## About this exercise
Please continue the passage on AI in breast cancer screening, starting right after its final sentence.

## Passage to read

AI systems like the one from Google promise to combine humans and machines in order to facilitate cancer diagnosis, but they also have the potential to worsen pre-existing problems such as overtesting, overdiagnosis, and overtreatment. It’s not even clear whether the improvements in false-positive and false-negative rates reported this month would apply in real-world settings. The Google study found that AI performed better than radiologists who were not specifically trained in examining mammograms. Would it come out on top against a team of more specialized experts? It’s hard to say without a trial. Furthermore, most of the images assessed in the study were created with imaging devices made by a single company. It remains to be seen whether these results would generalize to images from other machines.

Stored data entries

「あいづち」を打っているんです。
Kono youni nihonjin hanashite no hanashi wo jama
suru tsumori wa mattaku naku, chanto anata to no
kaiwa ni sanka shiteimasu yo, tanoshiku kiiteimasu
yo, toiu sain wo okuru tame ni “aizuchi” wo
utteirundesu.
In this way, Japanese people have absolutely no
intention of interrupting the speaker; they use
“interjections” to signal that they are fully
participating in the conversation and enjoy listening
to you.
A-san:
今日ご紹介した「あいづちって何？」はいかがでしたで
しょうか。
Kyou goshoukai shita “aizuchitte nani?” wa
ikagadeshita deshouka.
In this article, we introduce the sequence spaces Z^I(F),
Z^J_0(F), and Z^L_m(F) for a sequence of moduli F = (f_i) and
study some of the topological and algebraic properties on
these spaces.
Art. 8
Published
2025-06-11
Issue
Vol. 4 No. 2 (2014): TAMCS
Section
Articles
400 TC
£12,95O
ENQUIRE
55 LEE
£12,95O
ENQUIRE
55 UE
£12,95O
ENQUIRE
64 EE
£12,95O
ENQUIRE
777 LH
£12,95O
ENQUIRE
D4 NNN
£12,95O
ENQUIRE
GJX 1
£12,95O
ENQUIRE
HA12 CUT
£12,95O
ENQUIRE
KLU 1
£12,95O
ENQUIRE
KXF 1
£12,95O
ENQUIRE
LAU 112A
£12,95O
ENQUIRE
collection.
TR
* * *
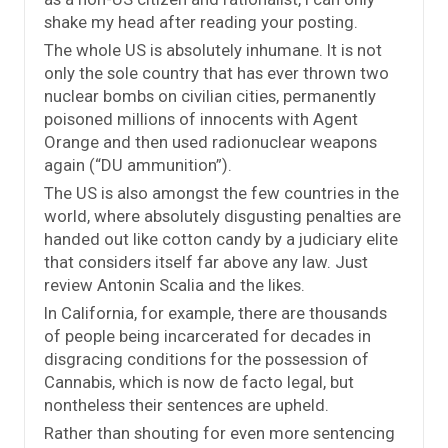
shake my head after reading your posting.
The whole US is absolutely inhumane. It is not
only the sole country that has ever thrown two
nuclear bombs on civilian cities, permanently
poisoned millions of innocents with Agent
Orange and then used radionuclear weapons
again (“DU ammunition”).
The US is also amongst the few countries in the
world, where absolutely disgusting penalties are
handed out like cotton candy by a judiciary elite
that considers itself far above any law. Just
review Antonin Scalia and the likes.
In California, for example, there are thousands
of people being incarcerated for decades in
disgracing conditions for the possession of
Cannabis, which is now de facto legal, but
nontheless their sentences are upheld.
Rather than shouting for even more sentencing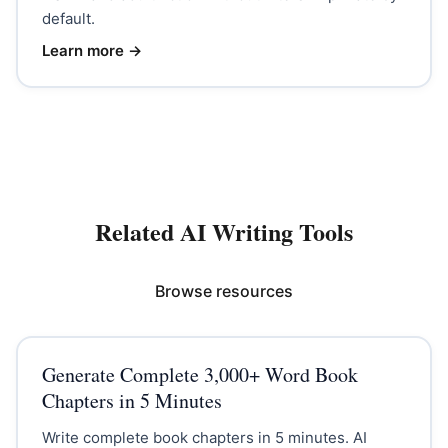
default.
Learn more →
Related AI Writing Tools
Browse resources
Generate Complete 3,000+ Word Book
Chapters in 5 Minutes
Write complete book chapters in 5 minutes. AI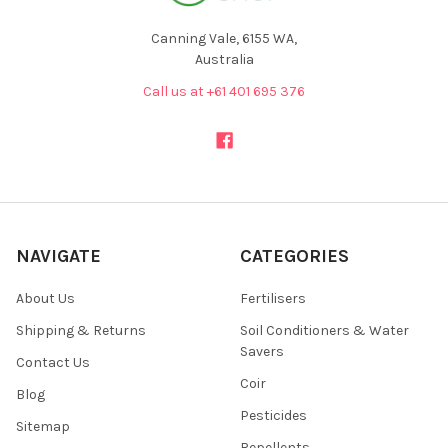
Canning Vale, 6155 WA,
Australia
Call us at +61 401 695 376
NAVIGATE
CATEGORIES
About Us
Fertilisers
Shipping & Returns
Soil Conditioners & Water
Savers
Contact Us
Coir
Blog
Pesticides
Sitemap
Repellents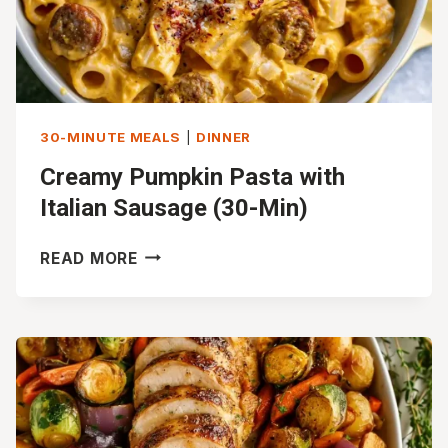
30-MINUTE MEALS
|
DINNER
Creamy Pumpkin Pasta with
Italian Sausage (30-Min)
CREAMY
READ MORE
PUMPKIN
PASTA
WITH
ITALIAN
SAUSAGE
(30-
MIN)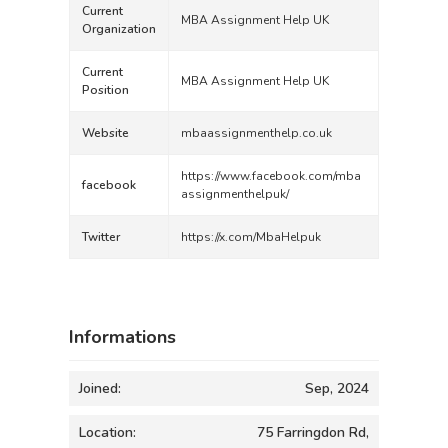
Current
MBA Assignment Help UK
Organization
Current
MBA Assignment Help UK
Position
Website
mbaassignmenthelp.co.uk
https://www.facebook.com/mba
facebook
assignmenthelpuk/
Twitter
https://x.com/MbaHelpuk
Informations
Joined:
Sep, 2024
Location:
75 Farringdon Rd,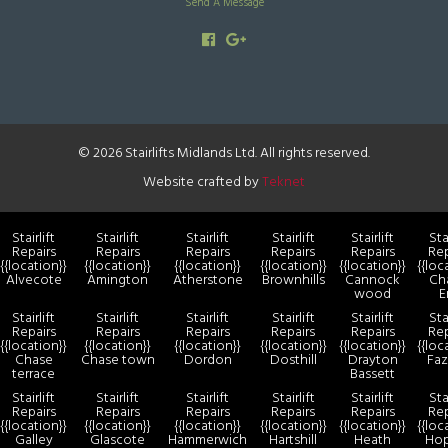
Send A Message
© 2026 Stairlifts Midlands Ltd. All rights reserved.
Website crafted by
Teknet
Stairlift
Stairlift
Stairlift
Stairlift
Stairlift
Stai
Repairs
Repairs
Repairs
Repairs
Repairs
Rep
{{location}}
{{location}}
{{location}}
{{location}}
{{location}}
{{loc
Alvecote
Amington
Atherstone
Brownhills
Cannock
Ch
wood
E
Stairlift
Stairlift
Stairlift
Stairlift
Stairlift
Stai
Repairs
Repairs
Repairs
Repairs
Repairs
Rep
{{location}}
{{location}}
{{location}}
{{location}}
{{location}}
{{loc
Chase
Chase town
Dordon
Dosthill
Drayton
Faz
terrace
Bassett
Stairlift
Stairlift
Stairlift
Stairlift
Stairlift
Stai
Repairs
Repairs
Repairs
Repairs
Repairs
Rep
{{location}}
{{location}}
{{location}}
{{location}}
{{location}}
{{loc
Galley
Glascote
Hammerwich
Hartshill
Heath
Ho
==
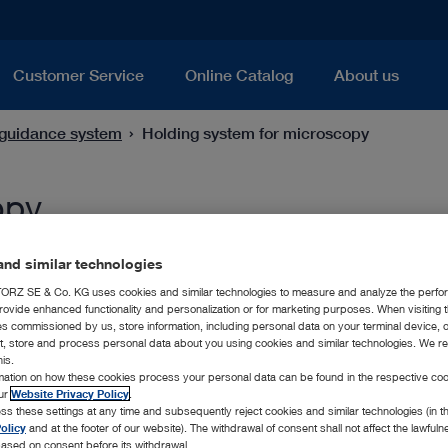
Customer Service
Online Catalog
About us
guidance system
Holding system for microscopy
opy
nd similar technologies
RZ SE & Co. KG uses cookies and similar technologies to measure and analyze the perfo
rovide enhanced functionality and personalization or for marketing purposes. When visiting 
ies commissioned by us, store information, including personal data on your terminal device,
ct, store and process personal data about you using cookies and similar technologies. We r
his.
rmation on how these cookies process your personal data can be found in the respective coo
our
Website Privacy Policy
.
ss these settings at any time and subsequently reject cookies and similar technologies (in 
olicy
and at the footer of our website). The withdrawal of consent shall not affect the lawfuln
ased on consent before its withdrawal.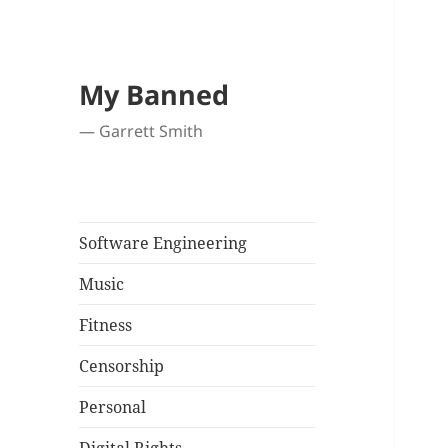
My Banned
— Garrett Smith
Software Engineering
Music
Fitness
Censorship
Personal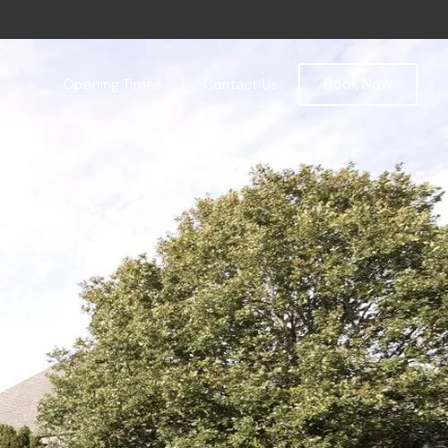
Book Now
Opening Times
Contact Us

## Answer section
The problem goes beyond just breast-cancer screening. Part of the appeal of AI is that it can scan through reams of familiar data, and pick out variables that we never realized were important. In principle, that power could help us to diagnose any early-stage disease, in the same way the subtle squiggles of a seismograph can give us early warnings of an earthquake. (AI helps there, too, by the way.) But sometimes those hidden variables really aren’t important. For instance, your data set might be drawing from a cancer screening clinic that is only open for lung cancer tests on Fridays. As a result, an AI algorithm could decide that scans taken on Fridays are more likely to be lung cancer. That trivial relationship would then get baked into the formula for making further diagnoses.